• _Data shown_

● ● ● ●

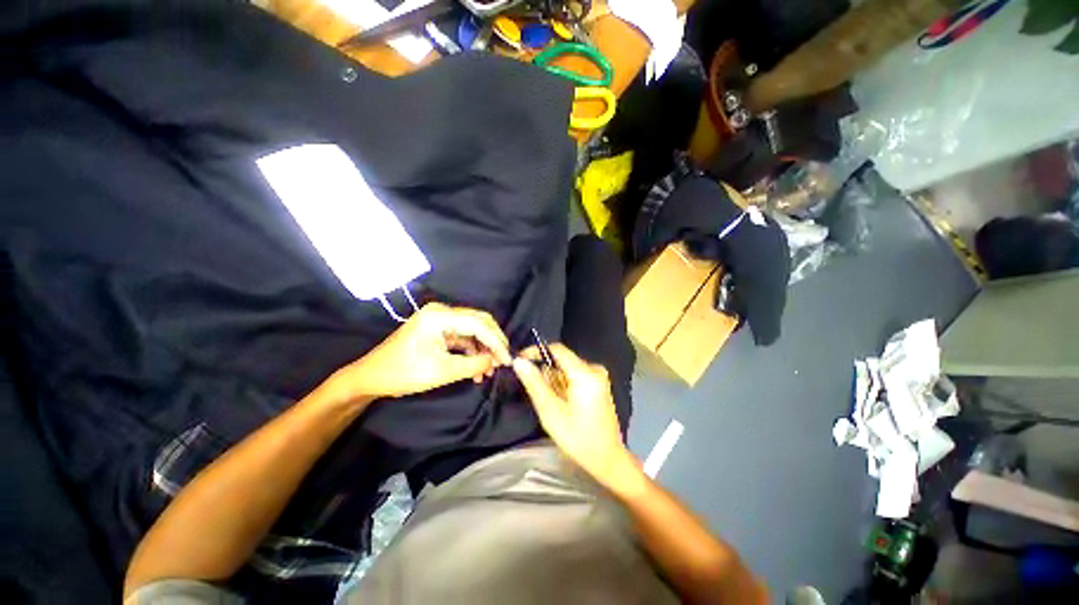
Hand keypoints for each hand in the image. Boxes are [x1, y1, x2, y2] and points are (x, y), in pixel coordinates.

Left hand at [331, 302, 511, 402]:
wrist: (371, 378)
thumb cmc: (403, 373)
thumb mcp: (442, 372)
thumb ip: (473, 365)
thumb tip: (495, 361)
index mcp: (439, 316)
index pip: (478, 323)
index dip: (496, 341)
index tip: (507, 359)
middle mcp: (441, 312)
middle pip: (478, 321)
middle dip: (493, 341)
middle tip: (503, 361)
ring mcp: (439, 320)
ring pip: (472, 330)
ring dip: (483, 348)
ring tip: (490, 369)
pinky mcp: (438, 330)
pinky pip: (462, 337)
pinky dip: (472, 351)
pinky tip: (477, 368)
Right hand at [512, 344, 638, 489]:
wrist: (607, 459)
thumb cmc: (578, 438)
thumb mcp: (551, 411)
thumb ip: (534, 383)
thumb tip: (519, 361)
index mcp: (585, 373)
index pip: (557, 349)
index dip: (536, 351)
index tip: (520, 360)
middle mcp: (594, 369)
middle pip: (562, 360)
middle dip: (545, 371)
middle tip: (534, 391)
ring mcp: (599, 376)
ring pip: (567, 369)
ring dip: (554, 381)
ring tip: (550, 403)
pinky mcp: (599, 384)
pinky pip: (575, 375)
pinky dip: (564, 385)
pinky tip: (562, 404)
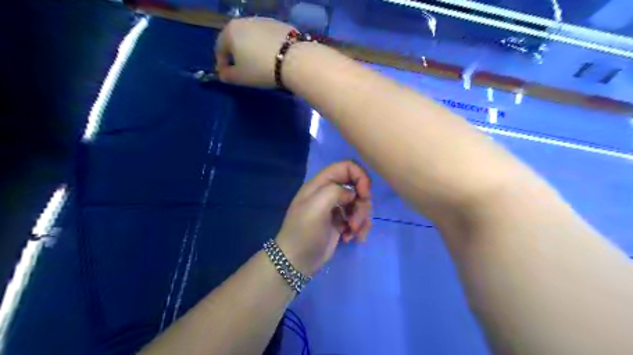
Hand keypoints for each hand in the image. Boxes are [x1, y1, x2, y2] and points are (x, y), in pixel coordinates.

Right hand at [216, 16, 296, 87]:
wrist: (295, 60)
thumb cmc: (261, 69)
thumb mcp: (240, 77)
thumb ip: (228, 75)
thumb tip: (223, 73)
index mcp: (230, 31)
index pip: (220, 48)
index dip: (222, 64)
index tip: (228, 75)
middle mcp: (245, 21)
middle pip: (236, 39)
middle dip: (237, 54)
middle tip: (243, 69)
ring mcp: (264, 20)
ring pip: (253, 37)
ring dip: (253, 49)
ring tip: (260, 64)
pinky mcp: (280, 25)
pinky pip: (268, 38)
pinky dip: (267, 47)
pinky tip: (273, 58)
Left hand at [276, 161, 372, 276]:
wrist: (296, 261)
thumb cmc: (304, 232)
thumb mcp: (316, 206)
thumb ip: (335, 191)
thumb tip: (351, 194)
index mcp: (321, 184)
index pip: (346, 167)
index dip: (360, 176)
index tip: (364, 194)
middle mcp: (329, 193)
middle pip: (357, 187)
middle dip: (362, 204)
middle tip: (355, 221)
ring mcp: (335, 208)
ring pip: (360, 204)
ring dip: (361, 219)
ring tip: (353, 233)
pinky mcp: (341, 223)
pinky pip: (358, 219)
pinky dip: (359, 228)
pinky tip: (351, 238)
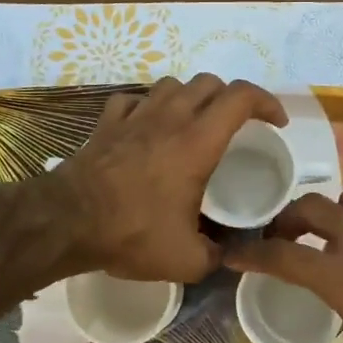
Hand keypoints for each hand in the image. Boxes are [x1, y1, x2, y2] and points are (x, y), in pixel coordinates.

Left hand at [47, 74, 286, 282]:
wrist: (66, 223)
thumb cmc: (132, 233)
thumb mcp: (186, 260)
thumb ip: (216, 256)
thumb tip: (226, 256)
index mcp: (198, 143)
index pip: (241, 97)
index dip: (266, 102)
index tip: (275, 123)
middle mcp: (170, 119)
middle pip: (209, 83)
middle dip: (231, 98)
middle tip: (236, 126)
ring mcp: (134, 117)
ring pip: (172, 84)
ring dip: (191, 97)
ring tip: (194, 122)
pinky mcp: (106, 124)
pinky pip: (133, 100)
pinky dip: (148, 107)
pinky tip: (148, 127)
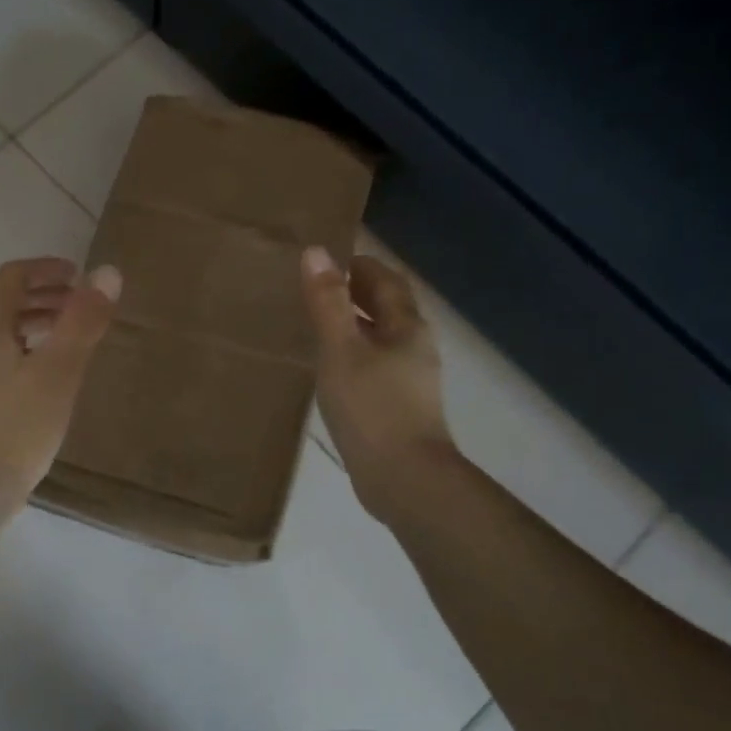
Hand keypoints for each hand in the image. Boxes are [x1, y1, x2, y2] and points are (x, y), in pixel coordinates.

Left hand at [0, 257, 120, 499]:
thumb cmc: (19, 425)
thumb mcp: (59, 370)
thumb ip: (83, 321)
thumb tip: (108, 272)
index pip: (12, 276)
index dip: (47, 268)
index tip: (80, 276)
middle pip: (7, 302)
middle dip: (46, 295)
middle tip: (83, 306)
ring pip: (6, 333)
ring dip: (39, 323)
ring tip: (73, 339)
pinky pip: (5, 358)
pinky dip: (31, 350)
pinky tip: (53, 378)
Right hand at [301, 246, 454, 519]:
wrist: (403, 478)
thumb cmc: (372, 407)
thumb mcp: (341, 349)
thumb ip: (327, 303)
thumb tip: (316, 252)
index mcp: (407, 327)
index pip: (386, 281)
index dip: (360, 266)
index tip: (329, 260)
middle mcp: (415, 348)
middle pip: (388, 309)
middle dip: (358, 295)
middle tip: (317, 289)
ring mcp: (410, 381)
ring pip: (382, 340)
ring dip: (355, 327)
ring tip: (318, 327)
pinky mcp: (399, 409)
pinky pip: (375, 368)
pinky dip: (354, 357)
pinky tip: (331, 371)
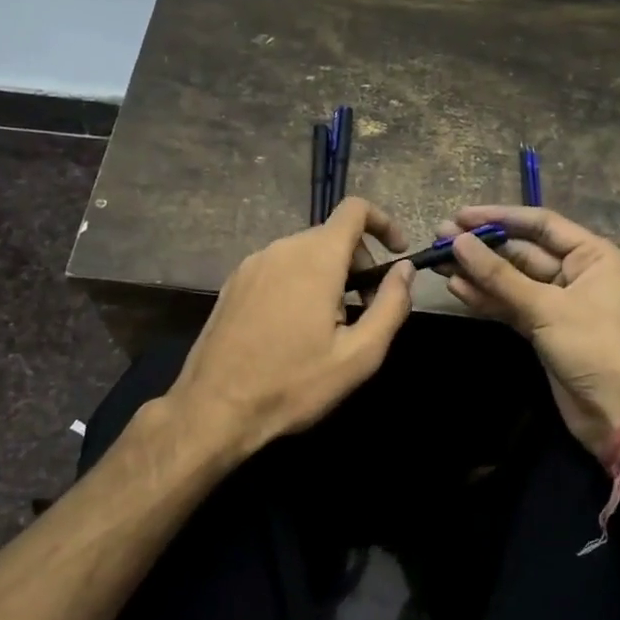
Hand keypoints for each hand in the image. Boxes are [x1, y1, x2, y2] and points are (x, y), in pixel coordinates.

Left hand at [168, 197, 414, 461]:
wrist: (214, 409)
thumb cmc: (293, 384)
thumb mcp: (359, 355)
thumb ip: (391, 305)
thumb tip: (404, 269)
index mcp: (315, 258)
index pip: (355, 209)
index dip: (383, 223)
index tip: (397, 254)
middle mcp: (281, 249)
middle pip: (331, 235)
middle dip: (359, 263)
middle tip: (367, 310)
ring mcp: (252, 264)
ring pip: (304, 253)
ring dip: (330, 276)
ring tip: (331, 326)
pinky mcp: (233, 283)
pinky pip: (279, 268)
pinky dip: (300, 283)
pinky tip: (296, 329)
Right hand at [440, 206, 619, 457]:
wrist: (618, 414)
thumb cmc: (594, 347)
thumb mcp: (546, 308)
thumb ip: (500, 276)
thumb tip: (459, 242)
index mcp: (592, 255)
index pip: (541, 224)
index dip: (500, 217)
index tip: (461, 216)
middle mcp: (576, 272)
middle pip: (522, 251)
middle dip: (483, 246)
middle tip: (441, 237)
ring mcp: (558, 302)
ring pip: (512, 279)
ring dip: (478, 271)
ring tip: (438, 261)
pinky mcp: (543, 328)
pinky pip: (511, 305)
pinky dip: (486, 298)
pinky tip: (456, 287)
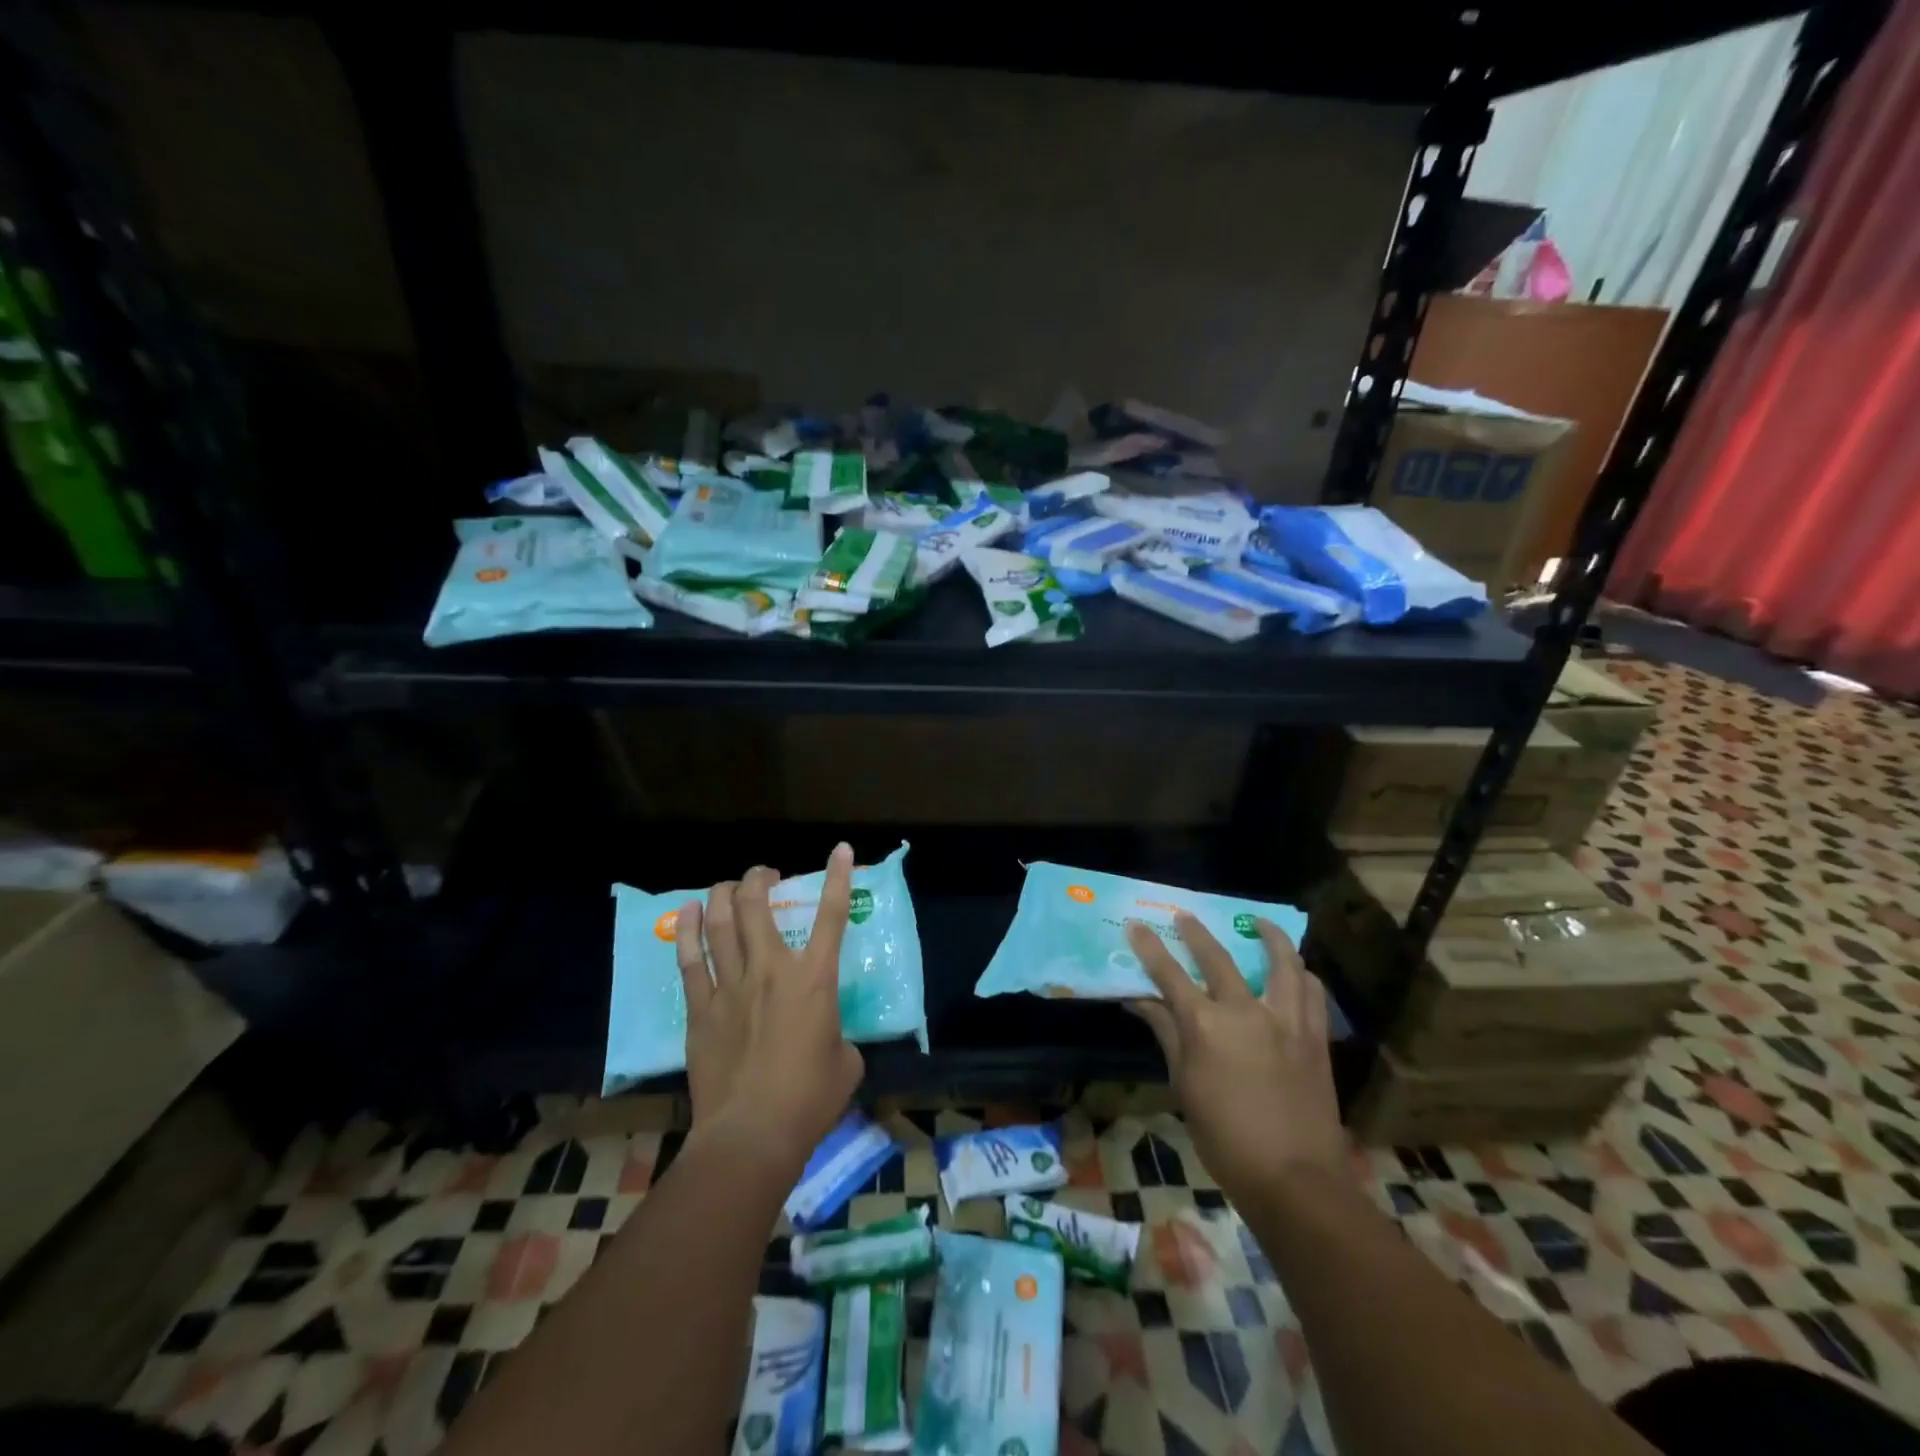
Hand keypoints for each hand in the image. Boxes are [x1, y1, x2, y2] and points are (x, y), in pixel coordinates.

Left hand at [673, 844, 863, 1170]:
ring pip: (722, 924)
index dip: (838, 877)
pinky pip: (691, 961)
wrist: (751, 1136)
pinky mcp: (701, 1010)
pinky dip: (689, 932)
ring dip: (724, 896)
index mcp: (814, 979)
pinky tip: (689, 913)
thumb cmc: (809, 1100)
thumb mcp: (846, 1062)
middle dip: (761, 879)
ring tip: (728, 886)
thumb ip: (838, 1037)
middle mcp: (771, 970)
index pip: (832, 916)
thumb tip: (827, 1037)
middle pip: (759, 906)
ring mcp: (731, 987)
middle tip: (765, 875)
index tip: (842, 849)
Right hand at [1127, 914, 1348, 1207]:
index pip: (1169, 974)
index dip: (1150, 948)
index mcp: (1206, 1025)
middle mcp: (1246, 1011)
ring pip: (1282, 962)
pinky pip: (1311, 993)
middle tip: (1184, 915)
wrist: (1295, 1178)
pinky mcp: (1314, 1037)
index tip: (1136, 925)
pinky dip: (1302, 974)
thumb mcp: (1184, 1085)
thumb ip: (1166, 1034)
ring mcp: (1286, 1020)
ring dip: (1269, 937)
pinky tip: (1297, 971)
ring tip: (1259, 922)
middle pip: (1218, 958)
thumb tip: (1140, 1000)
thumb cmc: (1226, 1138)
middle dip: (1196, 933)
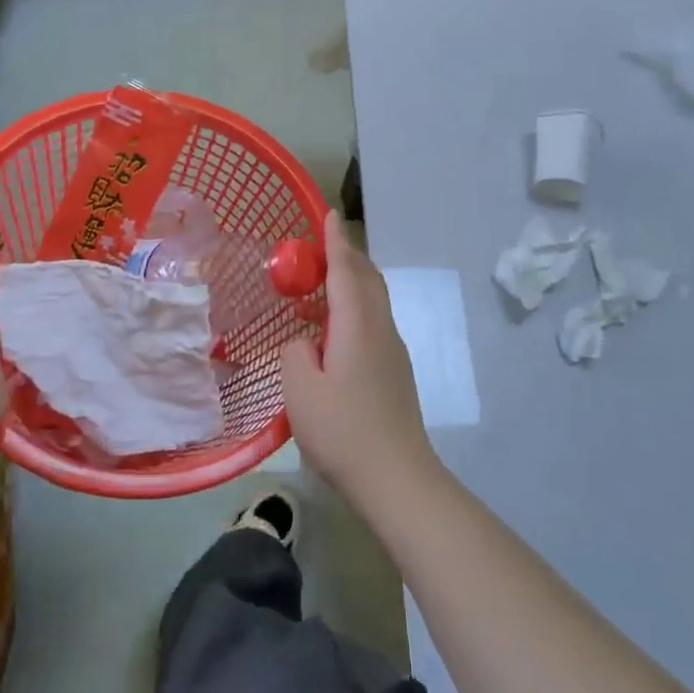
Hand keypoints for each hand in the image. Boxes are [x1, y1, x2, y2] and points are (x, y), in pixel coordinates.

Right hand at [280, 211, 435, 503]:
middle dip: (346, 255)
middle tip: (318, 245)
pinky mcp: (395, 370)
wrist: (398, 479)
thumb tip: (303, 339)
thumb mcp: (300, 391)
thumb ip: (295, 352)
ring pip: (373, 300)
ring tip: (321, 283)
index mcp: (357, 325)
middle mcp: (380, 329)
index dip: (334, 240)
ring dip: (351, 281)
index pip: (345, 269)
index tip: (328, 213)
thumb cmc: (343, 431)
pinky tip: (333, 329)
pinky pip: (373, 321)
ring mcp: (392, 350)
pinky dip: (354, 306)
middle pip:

● ● ● ●

• _Work to complete_
Above are the entries. Output exactly the lines beginning with the line that has "ring pip: (472, 330)" and ending with the line that has "index pip: (557, 349)".

• _Written answer_
ring pip: (472, 330)
ring dip: (483, 348)
ring tip: (490, 369)
pinky mcp: (438, 330)
pinky pip: (462, 337)
pinky dip: (472, 351)
pinky tip: (477, 368)
Right hand at [512, 344, 638, 489]:
wrist: (607, 459)
thumb cmc: (578, 438)
thumb mcp: (551, 411)
thumb ip: (534, 383)
thumb tip: (519, 361)
index mcp: (585, 373)
index pip: (557, 349)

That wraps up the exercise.